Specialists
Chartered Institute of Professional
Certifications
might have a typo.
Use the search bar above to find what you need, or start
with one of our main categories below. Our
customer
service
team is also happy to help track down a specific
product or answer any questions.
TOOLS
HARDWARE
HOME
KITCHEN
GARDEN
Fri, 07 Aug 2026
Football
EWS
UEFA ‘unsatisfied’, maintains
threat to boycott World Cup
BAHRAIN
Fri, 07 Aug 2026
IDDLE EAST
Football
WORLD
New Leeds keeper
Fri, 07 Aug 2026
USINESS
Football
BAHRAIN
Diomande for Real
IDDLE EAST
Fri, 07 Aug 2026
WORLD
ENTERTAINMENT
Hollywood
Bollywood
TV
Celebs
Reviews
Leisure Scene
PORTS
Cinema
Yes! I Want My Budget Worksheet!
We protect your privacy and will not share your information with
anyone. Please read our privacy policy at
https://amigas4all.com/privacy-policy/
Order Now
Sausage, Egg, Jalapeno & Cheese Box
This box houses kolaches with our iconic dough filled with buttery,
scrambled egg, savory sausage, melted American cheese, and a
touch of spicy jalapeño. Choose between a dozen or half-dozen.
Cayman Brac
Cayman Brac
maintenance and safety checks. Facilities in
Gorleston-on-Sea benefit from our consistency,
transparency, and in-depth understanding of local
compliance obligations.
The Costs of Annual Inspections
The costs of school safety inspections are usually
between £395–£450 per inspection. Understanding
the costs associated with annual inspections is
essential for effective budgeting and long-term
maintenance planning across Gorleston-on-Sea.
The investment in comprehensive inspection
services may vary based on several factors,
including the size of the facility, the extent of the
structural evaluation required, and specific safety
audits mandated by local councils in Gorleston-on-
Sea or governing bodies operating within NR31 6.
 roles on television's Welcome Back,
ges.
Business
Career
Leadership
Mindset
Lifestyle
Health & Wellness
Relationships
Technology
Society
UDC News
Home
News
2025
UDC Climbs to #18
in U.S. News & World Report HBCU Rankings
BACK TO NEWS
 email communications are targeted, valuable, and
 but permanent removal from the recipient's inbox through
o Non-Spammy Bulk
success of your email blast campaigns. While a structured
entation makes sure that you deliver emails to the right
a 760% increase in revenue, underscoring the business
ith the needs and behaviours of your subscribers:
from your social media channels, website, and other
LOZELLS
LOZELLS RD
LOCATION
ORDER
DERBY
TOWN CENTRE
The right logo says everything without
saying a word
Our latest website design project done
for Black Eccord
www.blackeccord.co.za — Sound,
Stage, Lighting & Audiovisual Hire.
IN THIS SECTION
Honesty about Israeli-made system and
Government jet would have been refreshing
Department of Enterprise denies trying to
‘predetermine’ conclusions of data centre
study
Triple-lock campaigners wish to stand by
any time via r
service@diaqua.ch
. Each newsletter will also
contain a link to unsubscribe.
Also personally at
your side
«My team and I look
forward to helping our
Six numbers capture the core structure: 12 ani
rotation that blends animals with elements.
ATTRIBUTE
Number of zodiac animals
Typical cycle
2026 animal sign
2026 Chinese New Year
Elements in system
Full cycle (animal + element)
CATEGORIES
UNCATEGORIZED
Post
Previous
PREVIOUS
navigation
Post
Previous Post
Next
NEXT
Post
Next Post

TASK OBJECTIVE
Collect every line above that contains the word "Gorleston".

EXERCISE SOLUTION
Gorleston-on-Sea benefit from our consistency,
maintenance planning across Gorleston-on-Sea.
audits mandated by local councils in Gorleston-on-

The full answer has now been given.